We have a culture here of do first and talk later, and I think Equitable has an unfair share of that rare breed of individual who can really accomplish astonishing things.
And so those have really been the reasons why we have outperformed.
Third, our cost structure is low, industry-leading, and therefore, the Company is resilient to even further market stress.
And just a couple of supporting facts to that, drilling capital required to keep our volumes flat is about $150 million a year, and that is a very small percentage of our operating cash flow.
Phil will talk to you about that in just a minute.
And breakeven prices consistent with our lower midstream spend presuming this environment hangs on for awhile in sort of a feel what we have built strategy, at the breakeven price at 0% IRR is about 250 Nymex and to make our cost of capital is about $5.00 Nymex.
So obviously the cost structure is helpful to us in that regard.
Furthermore, our assessment of reserve potential at the Company continues to grow, and while few in the market seem to care much about reserves or long-term value right now, I do care.
When this time of market stress passes, I believe the winners will be those who have not abandoned innovation, and we certainly have not done that.

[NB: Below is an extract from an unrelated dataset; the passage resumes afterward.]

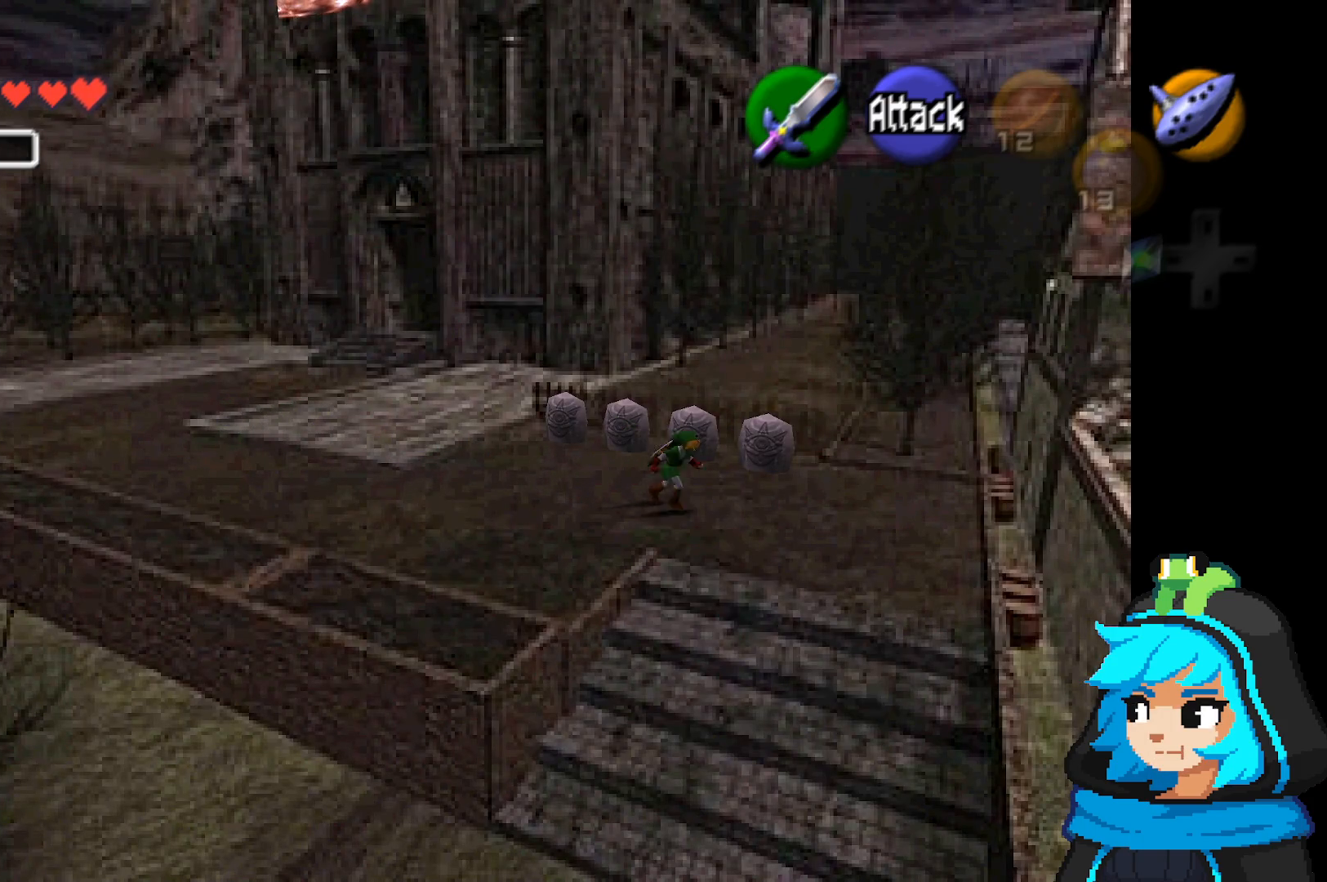
{"buttons": [], "left_stick": "down", "events": [[233, "left_stick", "down"]]}
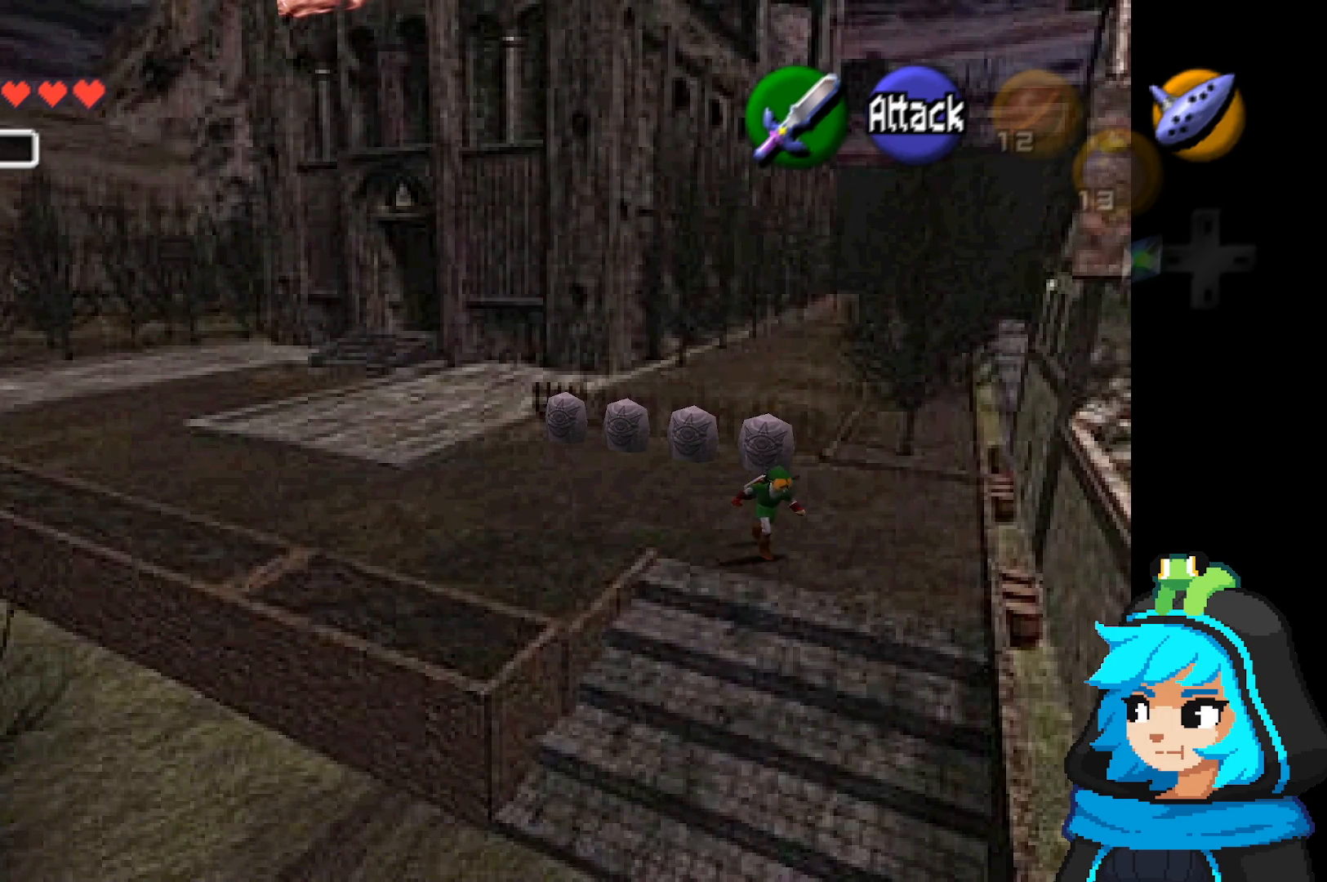
{"buttons": [], "left_stick": "down", "events": []}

We continue to discover more ways in which value can be extracted from this wonderful Appalachian Basin asset.
Lastly, in the release we said that implementation of our strategy is applied to the total asset base.
It gives us the potential to grow in excess of 20%.

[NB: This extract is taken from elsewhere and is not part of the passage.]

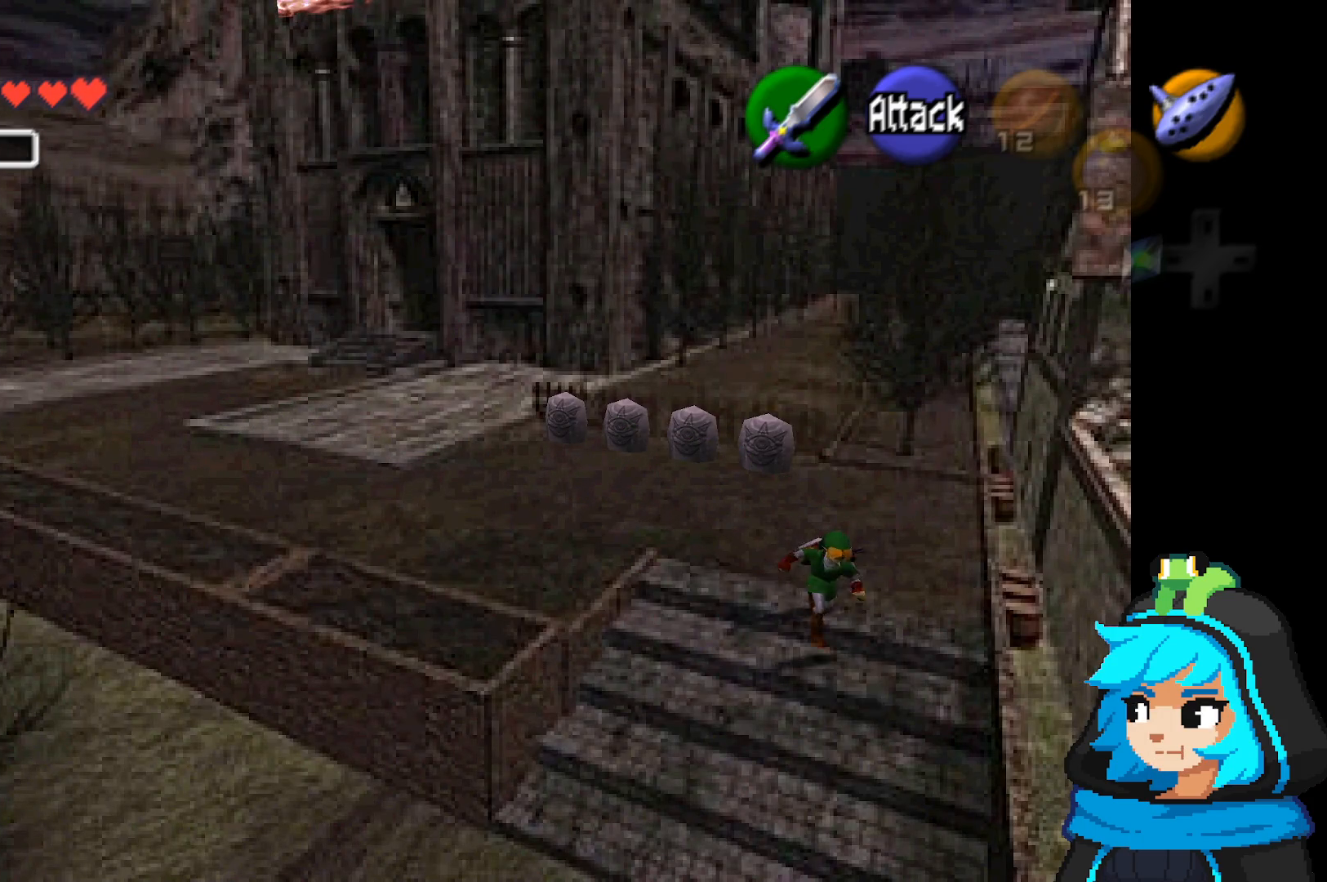
{"buttons": [], "left_stick": "down", "events": [[33, "A", "down"], [333, "A", "up"]]}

Just so you know what we're really thinking about, Dave and I believe that without any capital constraints, the Company can grow organically at an average rate of about 25% for at least five years and then continue to grow at a substantial rate beyond that given what we have had and what we're able to do and our ability to execute.
So I want to go on to a few operational statistics here.
I will just try to update you from the quarter-end.
Total year-to-date we have spud about 554 gross wells.
Horizontal wells so far 315 have been spud.
And, as we mentioned, we are on pace to drill 375 horizontal wells this year, which is up 25 from our last estimate.
Just to remind you that total horizontal wells we drilled so far since the program inception at the latter part of 2006 is 408 wells.
And so far we've drilled 13 Marcellus wells.
On reserve implications you might be interested to note that 71% of the drills that we spud through the third quarter were on locations that were classified as unproved when we drilled those wells.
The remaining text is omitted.